Ca7Mg1.8Zn0.2Ga6O18:Bi3+/Mn4+ phosphor: energy transfer enables tunable colour emission and high sensitivity in optical thermometry

Abstract

Recent advancements in optical thermometry utilizing the fluorescence intensity ratio (FIR) technology have attracted tremendous attention in real-time temperature measurements due to its numerous advantages, such as high sensitivity. In this work, we rationally designed an FIR-type thermometer by utilizing the distinctive thermal responses of the blue and far-red emissions from Bi3+ and Mn4+ activators, respectively.
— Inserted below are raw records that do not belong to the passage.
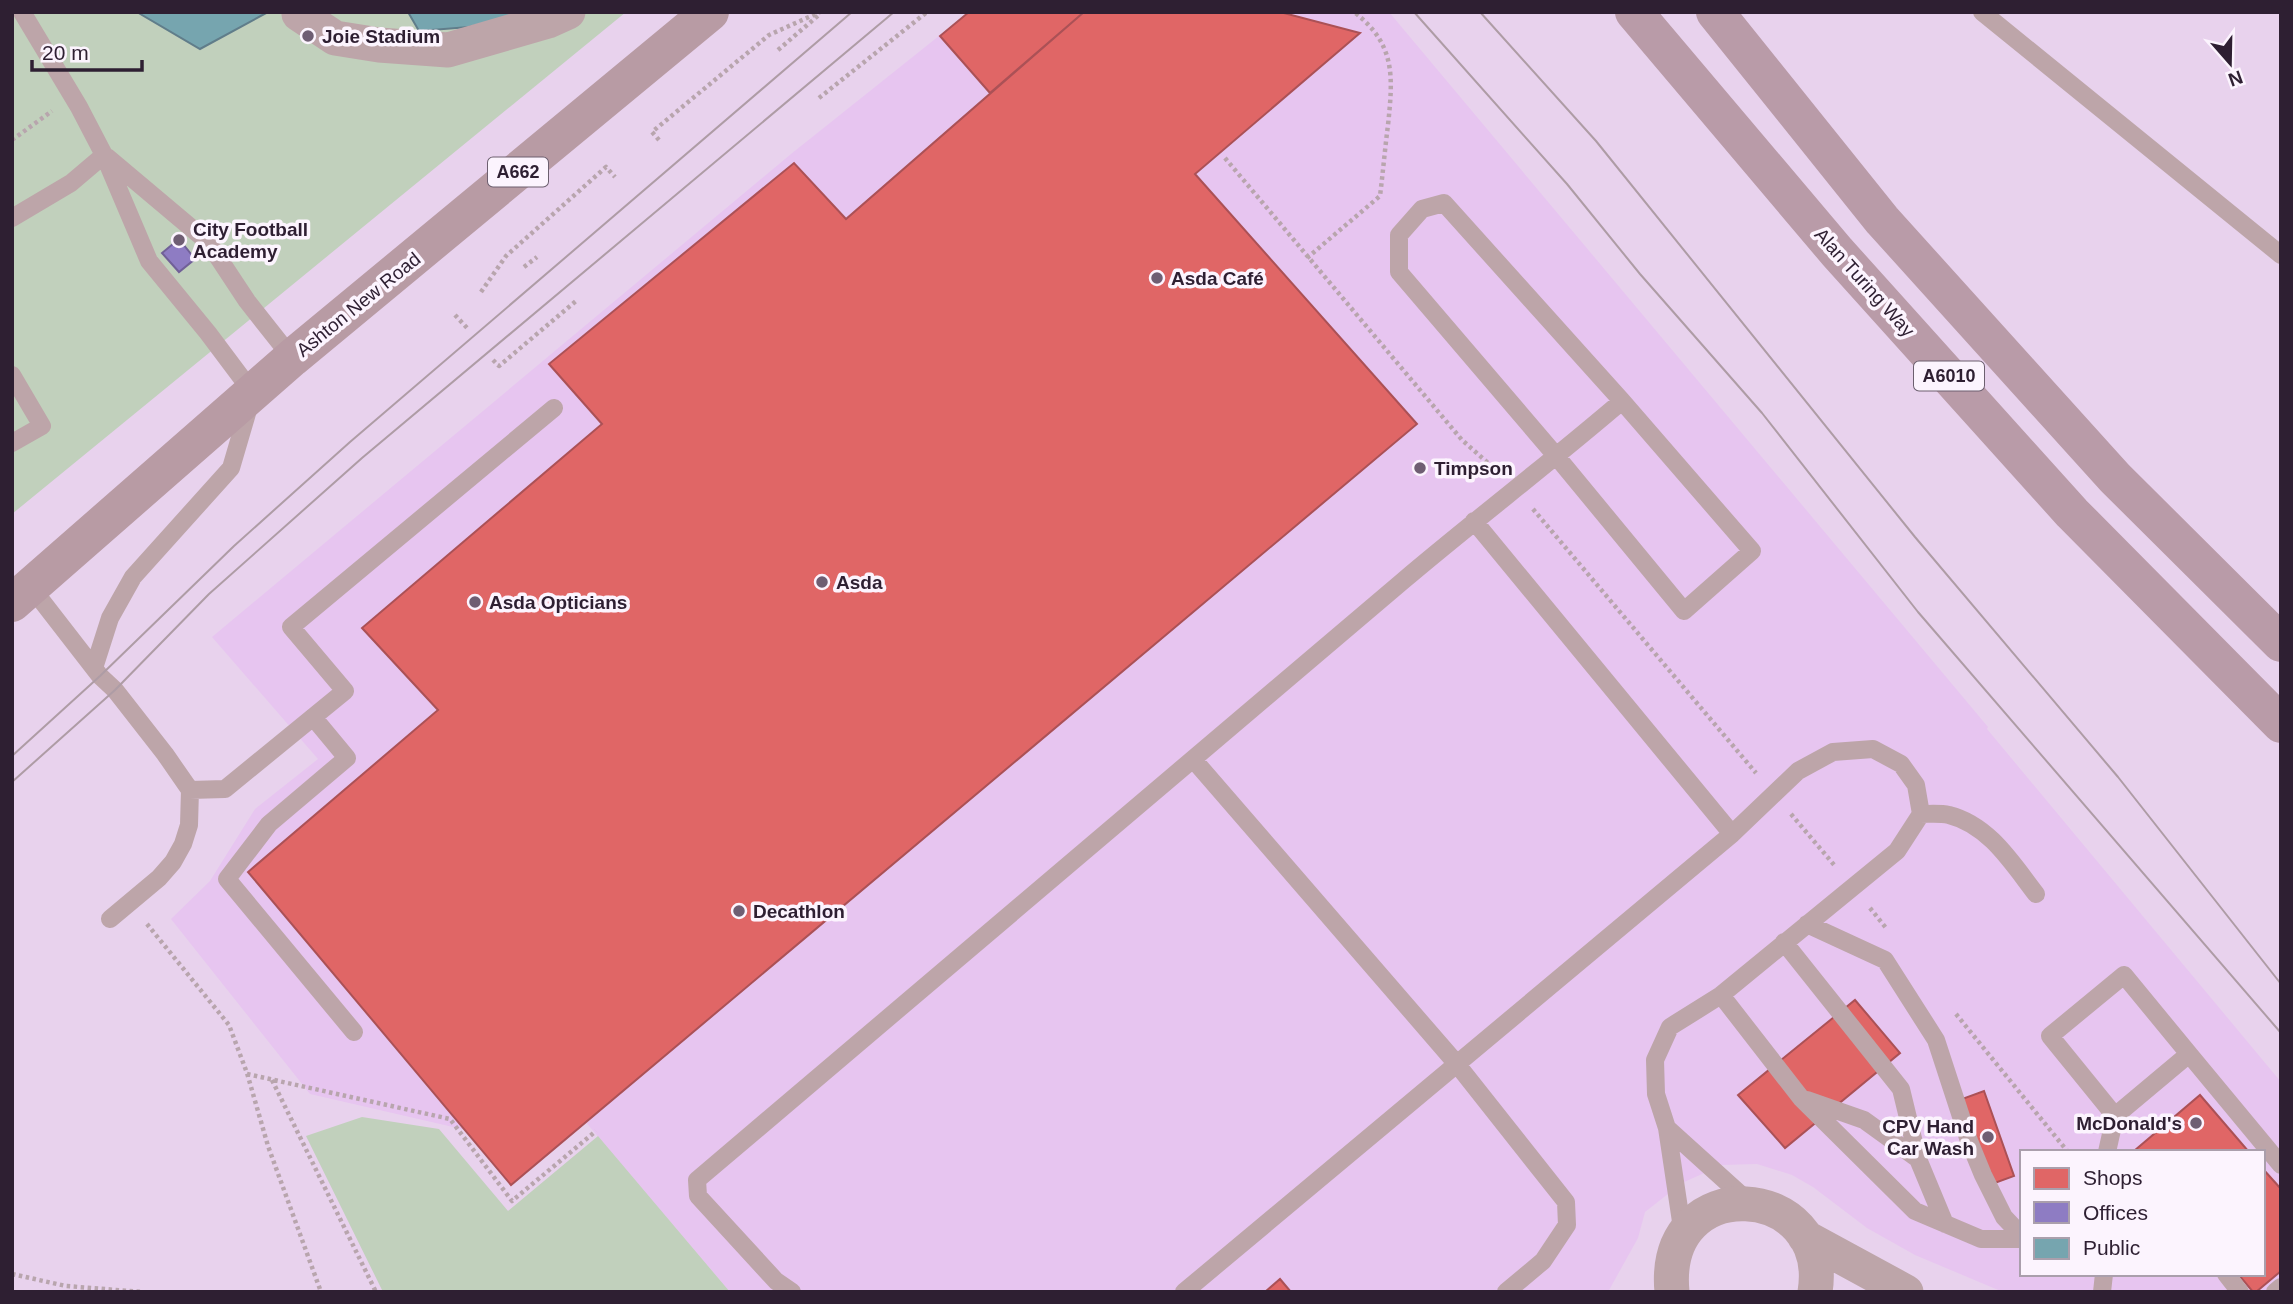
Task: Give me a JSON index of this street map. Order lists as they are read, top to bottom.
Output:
{
  "streets": {
    "highway": ["Alan Turing Way", "A6010"],
    "main road": ["A662", "Ashton New Road"]
  },
  "places": [
    "Joie Stadium",
    "City Football Academy",
    "Asda Café",
    "Timpson",
    "Asda",
    "Asda Opticians",
    "Decathlon",
    "McDonald's",
    "CPV Hand Car Wash"
  ],
  "legend": ["Shops", "Offices", "Public"],
  "scale_bar": "20 m",
  "north": "bottom"
}
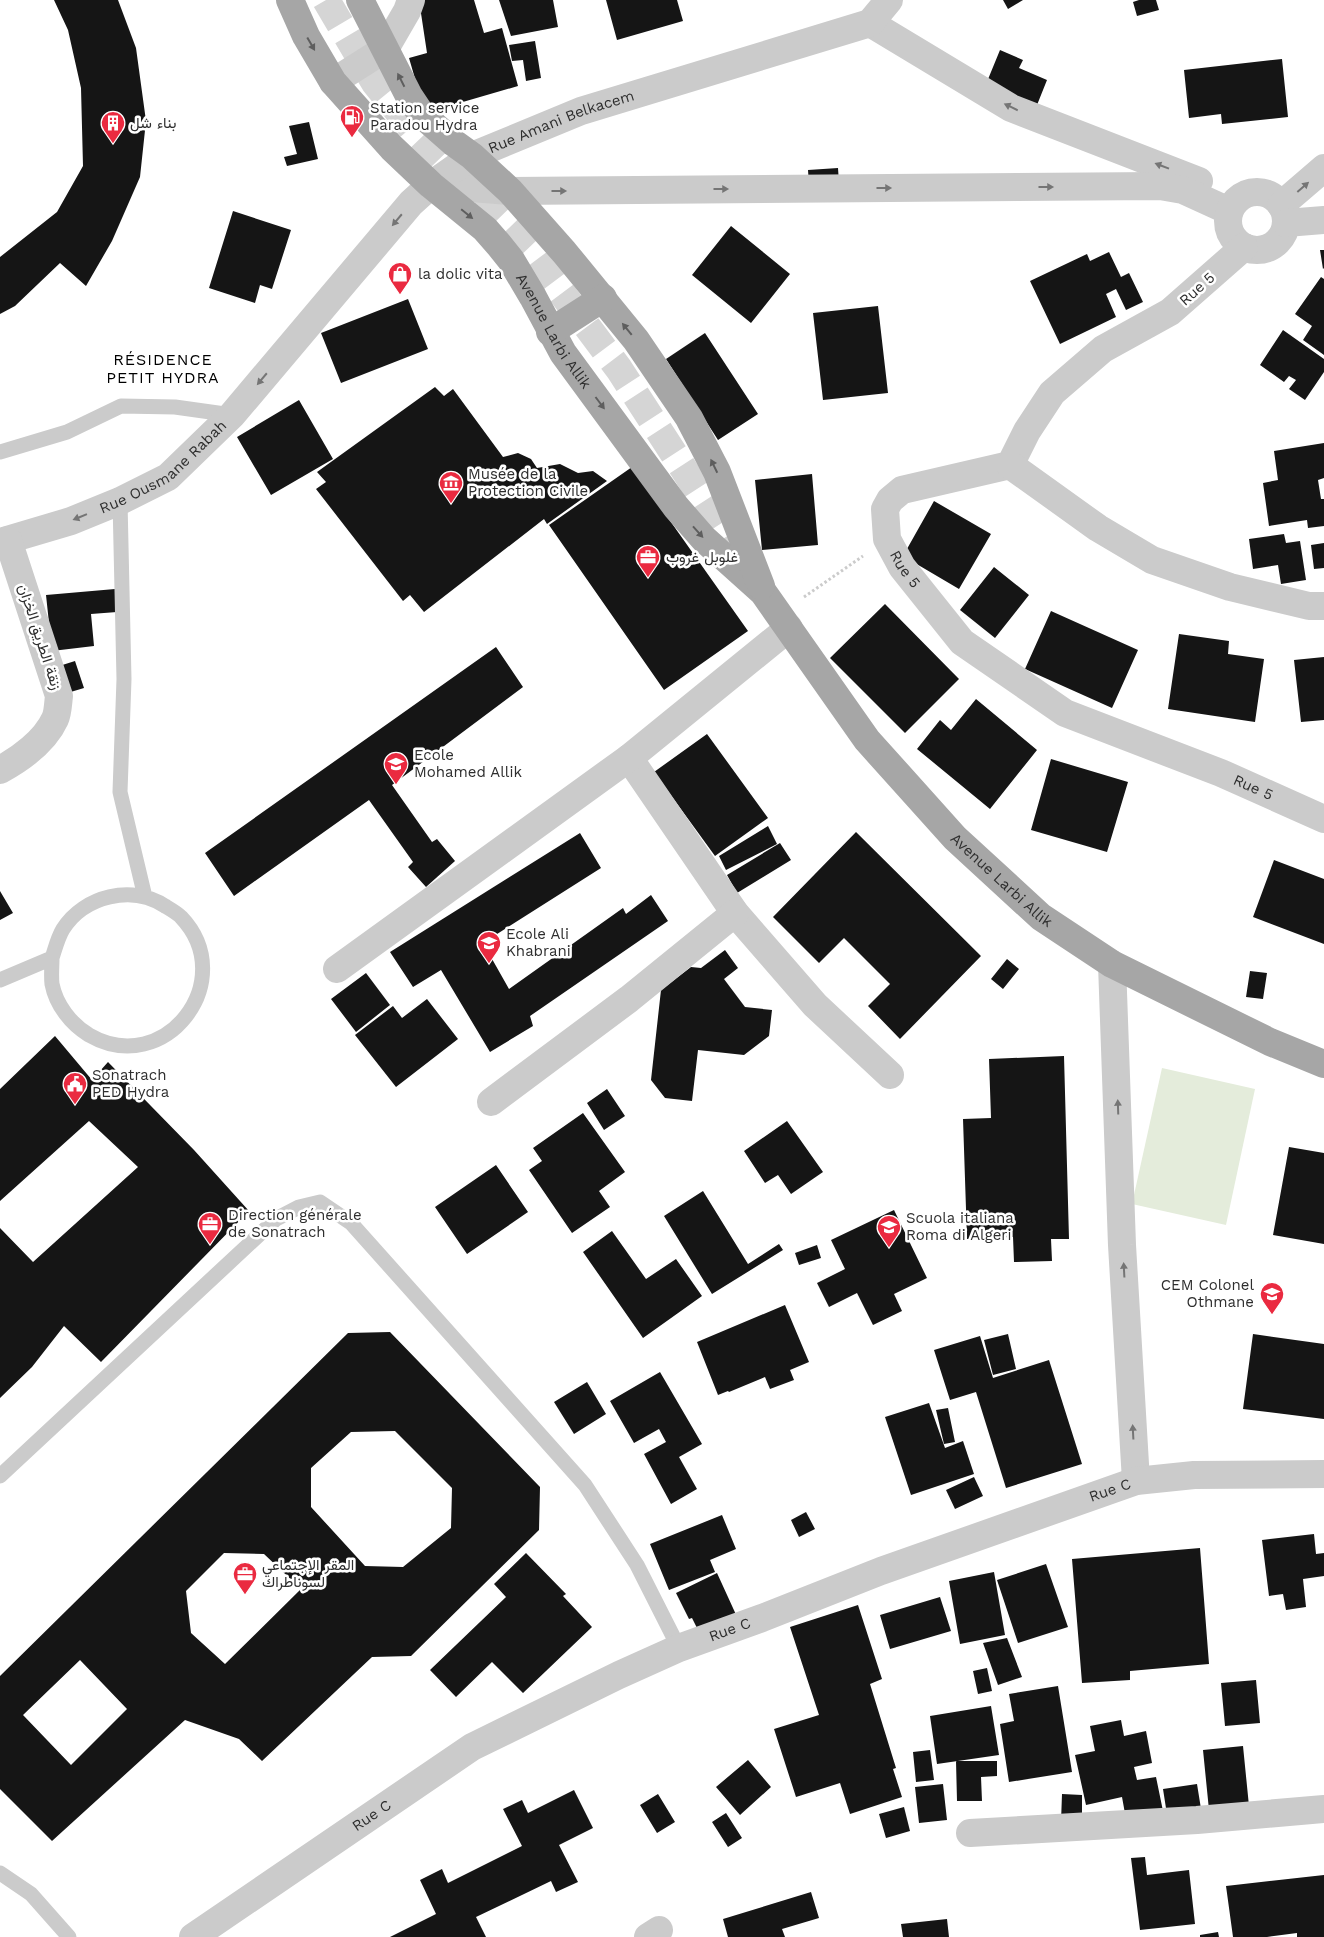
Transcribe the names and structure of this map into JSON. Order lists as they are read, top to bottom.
{
  "streets": {
    "main road": ["Avenue Larbi Allik"],
    "street": [
      "Rue Amani Belkacem",
      "Rue 5",
      "Rue Ousmane Rabah",
      "زنقة الطريق الخزان",
      "Rue C"
    ]
  },
  "crossings": [
    ["Rue Amani Belkacem", "Avenue Larbi Allik"],
    ["Rue Amani Belkacem", "Rue Ousmane Rabah"],
    ["Rue Ousmane Rabah", "زنقة الطريق الخزان"]
  ],
  "one_way": ["Rue Ousmane Rabah"],
  "districts": ["RÉSIDENCE PETIT HYDRA"],
  "places": {
    "fuel station": ["Station service Paradou Hydra"],
    "building": ["بناء شل"],
    "shop": ["la dolic vita"],
    "museum": ["Musée de la Protection Civile"],
    "office": ["غلوبل غروب", "Direction générale de Sonatrach", "المقر الإجتماعي لسوناطراك"],
    "school or university": [
      "Ecole Mohamed Allik",
      "Ecole Ali Khabrani",
      "Scuola italiana Roma di Algeri",
      "CEM Colonel Othmane"
    ],
    "public building": ["Sonatrach PED Hydra"]
  }
}
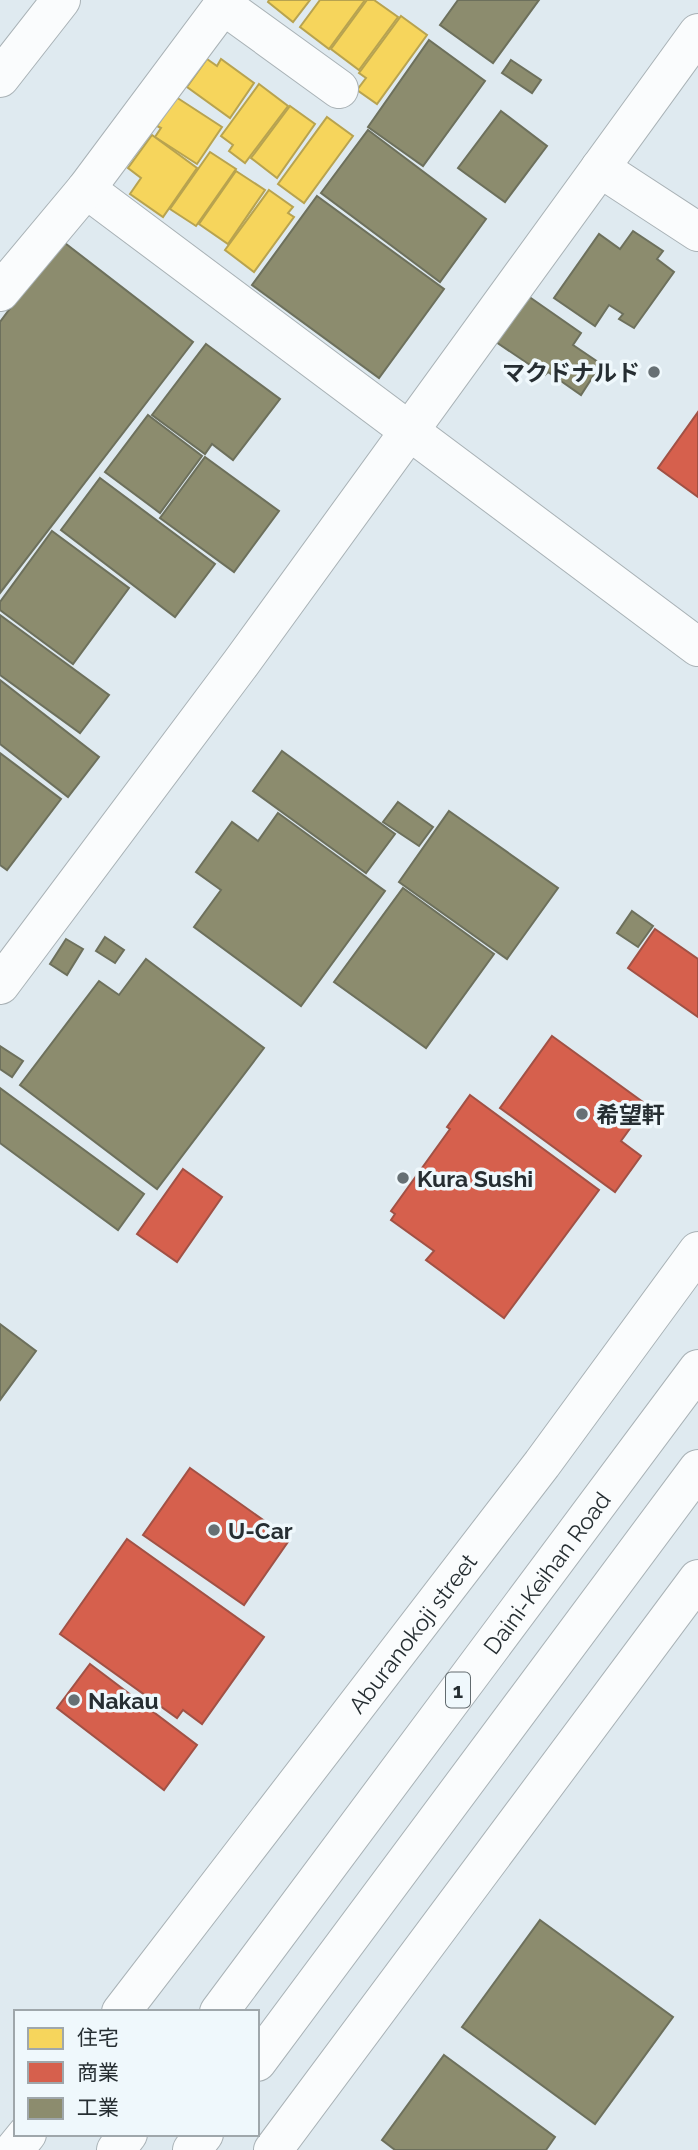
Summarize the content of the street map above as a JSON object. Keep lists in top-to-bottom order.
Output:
{
  "streets": {
    "main road": ["Daini-Keihan Road", "Aburanokoji street", "1"]
  },
  "places": [
    "マクドナルド",
    "希望軒",
    "Kura Sushi",
    "U-Car",
    "Nakau"
  ],
  "legend": ["住宅", "商業", "工業"]
}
To achieve a broad range of FIR values, we first optimized the blue emission of Ca7Mg2-xZnxGa6O18:0.05Bi3+ (CMZxGO:0.05Bi3+) through Zn2+-to-Mg2+ substitution and then utilized Bi3+/Mn4+ codoping into the optimal composition to realize dual emission. The blue emission of CMZxGO:0.05Bi3+ was improved significantly, which is associated with complex spectroscopic red and blue shifts due to the competitive effect of crystal field splitting and centroid shift for Bi3+-emitters. Additionally, Bi3+/Mn4+-codoped CMZ0.2GO:0.05Bi3+/yMn4+ phosphors exhibit tunable colour emission from blue to deep-red, arising from an increased energy transfer efficiency from Bi3+ to Mn4+ upon increasing the Mn4+-content. Benefitting from this energy transfer, Bi3+ and Mn4+ activators display severe thermal quenching and high thermal stability, respectively, thereby resulting in a high relative sensitivity (Sr) of 1.64% K-1 to temperature measurement. This Sr value surpasses that of most Bi3+/Mn4+- and Bi3+/Eu3+-codoped optical thermometers, implying the promising application potential of CMZ0.2GO:0.05Bi3+/0.001Mn4+ as an optical thermometer.